With Brussels in its summer recess, August's is an "informal" meeting. Don't be fooled by the title - there won't be any golf played. This looser agenda allows the ministers to forge common cause and form blocs with agreed priorities for the vital autumn meetings.


Germany currently holds the presidency of the EU, so the German agriculture minister Julia Klockner chairs the council, and wants to forge a deal in October.

It is against that backdrop that we must assess the damage to Ireland's strategic interest from the double resignations. It is likely that the vital October meeting will be the first to feature the same Irish minister for a second month since May.

Final arbiters

CAP reform is an exhausting and complex process. It is one of a few areas that sees "co-decision", where the parliament and the ministerial council share responsibility for the final outcome, based on the renegotiation of the Commission's original proposals.

Ireland has always managed to punch way above its weight, aligning ourselves with others to ensure our fingerprints are all over the final document. As the EU has expanded, the process has had to accommodate a bewildering variety of farming, from Malta to Finland, from Spain to Bulgaria to Poland, and indeed Ireland.

The tiny family farms and the huge former collective farms of the former Soviet bloc must be considered. Wine and olives are more important than sheep and cattle in southern states.

The last process, the first to require co-decision, ran for three and a half years. It was Simon Coveney who brokered the final deal during Ireland's EU presidency in 2013. The political capital of that achievement has now probably been largely squandered by recent events.

The B word

If all that isn't enough to concern farmers - on top of the wet harvest, we are also now 129 days from Brexit. No remaining EU country will be as affected by Brexit as Ireland; no sector as affected as farming.

The prospect of swingeing tariffs for this product is a giant iceberg in an already stormy sea

Half our beef still goes to the UK, as well as most of our cheddar cheese - a staple dairy product. The prospect of swingeing tariffs for this product is a giant iceberg in an already stormy sea. That's before you consider potential for chaos at the border on this island. Large volumes of milk cross that broder every day. Lambs come south for processing, pigs and cattle go north.

At present, the British government seem more concerned with shifting the blame for the likely failure of post-Brexit trade talks on to the EU than in striving for a successful outcome.

In this context, the presence of Phil Hogan as the European Commissioner for Trade is seen as central to Ireland's interests, particularly for farming and the agri-food sector, which employs 175,000 people.

If he resigns, Ireland will lose the trade portfolio.
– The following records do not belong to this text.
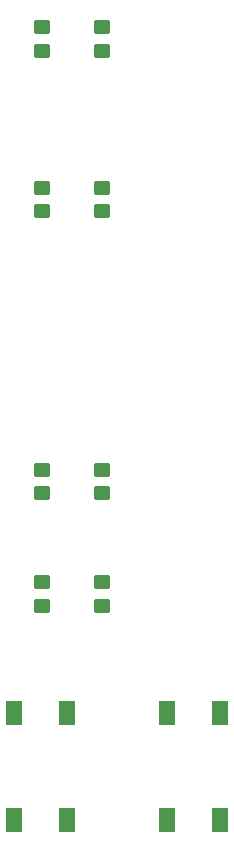
<source format=gtp>
G04 #@! TF.GenerationSoftware,KiCad,Pcbnew,(6.0.7)*
G04 #@! TF.CreationDate,2023-03-22T16:35:55-04:00*
G04 #@! TF.ProjectId,FlyBoxBoard,466c7942-6f78-4426-9f61-72642e6b6963,rev?*
G04 #@! TF.SameCoordinates,Original*
G04 #@! TF.FileFunction,Paste,Top*
G04 #@! TF.FilePolarity,Positive*
%FSLAX46Y46*%
G04 Gerber Fmt 4.6, Leading zero omitted, Abs format (unit mm)*
G04 Created by KiCad (PCBNEW (6.0.7)) date 2023-03-22 16:35:55*
%MOMM*%
%LPD*%
G01*
G04 APERTURE LIST*
G04 Aperture macros list*
%AMRoundRect*
0 Rectangle with rounded corners*
0 $1 Rounding radius*
0 $2 $3 $4 $5 $6 $7 $8 $9 X,Y pos of 4 corners*
0 Add a 4 corners polygon primitive as box body*
4,1,4,$2,$3,$4,$5,$6,$7,$8,$9,$2,$3,0*
0 Add four circle primitives for the rounded corners*
1,1,$1+$1,$2,$3*
1,1,$1+$1,$4,$5*
1,1,$1+$1,$6,$7*
1,1,$1+$1,$8,$9*
0 Add four rect primitives between the rounded corners*
20,1,$1+$1,$2,$3,$4,$5,0*
20,1,$1+$1,$4,$5,$6,$7,0*
20,1,$1+$1,$6,$7,$8,$9,0*
20,1,$1+$1,$8,$9,$2,$3,0*%
G04 Aperture macros list end*
%ADD10RoundRect,0.250000X-0.450000X0.350000X-0.450000X-0.350000X0.450000X-0.350000X0.450000X0.350000X0*%
%ADD11RoundRect,0.250000X0.450000X-0.350000X0.450000X0.350000X-0.450000X0.350000X-0.450000X-0.350000X0*%
%ADD12R,1.400000X2.100000*%
G04 APERTURE END LIST*
D10*
G04 #@! TO.C,J33*
X122682000Y-84090000D03*
X122682000Y-86090000D03*
G04 #@! TD*
G04 #@! TO.C,J29*
X122682000Y-46625000D03*
X122682000Y-48625000D03*
G04 #@! TD*
D11*
G04 #@! TO.C,J30*
X117602000Y-48625000D03*
X117602000Y-46625000D03*
G04 #@! TD*
D10*
G04 #@! TO.C,J16*
X122682000Y-93615000D03*
X122682000Y-95615000D03*
G04 #@! TD*
D11*
G04 #@! TO.C,J32*
X117602000Y-62222000D03*
X117602000Y-60222000D03*
G04 #@! TD*
D10*
G04 #@! TO.C,J31*
X122682000Y-60222000D03*
X122682000Y-62222000D03*
G04 #@! TD*
D12*
G04 #@! TO.C,S2*
X128215000Y-113770000D03*
X128215000Y-104670000D03*
X132715000Y-113770000D03*
X132715000Y-104670000D03*
G04 #@! TD*
D11*
G04 #@! TO.C,J17*
X117602000Y-95615000D03*
X117602000Y-93615000D03*
G04 #@! TD*
G04 #@! TO.C,J34*
X117602000Y-86090000D03*
X117602000Y-84090000D03*
G04 #@! TD*
D12*
G04 #@! TO.C,S1*
X115225000Y-113770000D03*
X115225000Y-104670000D03*
X119725000Y-113770000D03*
X119725000Y-104670000D03*
G04 #@! TD*
M02*

</source>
Any nominee of the Irish Government to replace him must be scrutinised and approved by the European Parliament. It is not set to re-convene until mid-September, and Europe cannot wait that long for a Commissioner for Trade.

No excuses

None of this excuses the behaviour of Phil Hogan. His attendance at the Oireachtas Golf Society dinner was a spectacular misjudgement.

Dara Calleary. \ Philip Doyle

Dara Calleary, Jerry Buttimer, Sean O'Rourke and others have already paid a significant price for their attendance. The public feel abandoned and betrayed by their leaders.

Micheál Martin must be raging. Wanting him to suffer is an understandable reacton. However, having Phil Hogan in the room in those last days of this year may help prevent a catastrophic crash-out by the British.

Failing that, it will mean Europe will continue to engage with the UK's government in the early days of 2021, rather than leaving them to wallow in a mess entirely of their own creation.

A different Commissioner for Trade might decide the British are more trouble than they are worth, and focus on other priorities. Belarus might matter more than Brexit to someone from Poland or Romania. Reforging links with the US under a new administration might be the leading issue for an Italian or Austrian.

We need Phil Hogan to remain in his job more than we need to punish him for his part in "golfgate". He should be accountable for his actions, but realpolitik dictates that the price should not include his current job. Not for his sake, but for ours.